— TASK DETAILS —
Your answer should be one number, the count of lines in the entries holding the word "earliest".

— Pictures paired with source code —
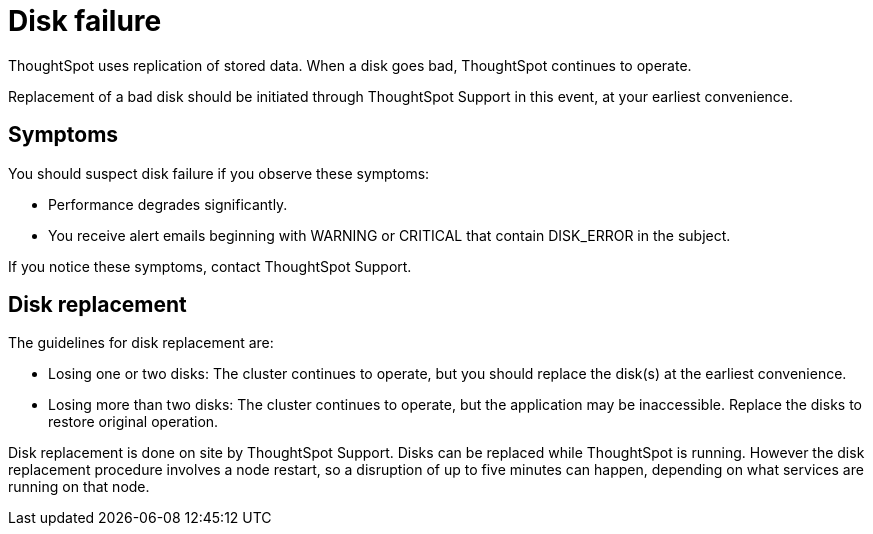= Disk failure
:last_updated: tbd


ThoughtSpot uses replication of stored data. When a disk goes bad, ThoughtSpot continues to operate.

Replacement of a bad disk should be initiated through ThoughtSpot Support in this event, at your earliest convenience.

== Symptoms

You should suspect disk failure if you observe these symptoms:

* Performance degrades significantly.
* You receive alert emails beginning with WARNING or CRITICAL that contain DISK_ERROR in the subject.

If you notice these symptoms, contact ThoughtSpot Support.

== Disk replacement

The guidelines for disk replacement are:

* Losing one or two disks: The cluster continues to operate, but you should replace the disk(s) at the earliest convenience.
* Losing more than two disks: The cluster continues to operate, but the application may be inaccessible.
Replace the disks to restore original operation.

Disk replacement is done on site by ThoughtSpot Support.
Disks can be replaced while ThoughtSpot is running.
However the disk replacement procedure involves a node restart, so a disruption of up to five minutes can happen, depending on what services are running on that node.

— SOLUTION TO THE PROBLEM —
2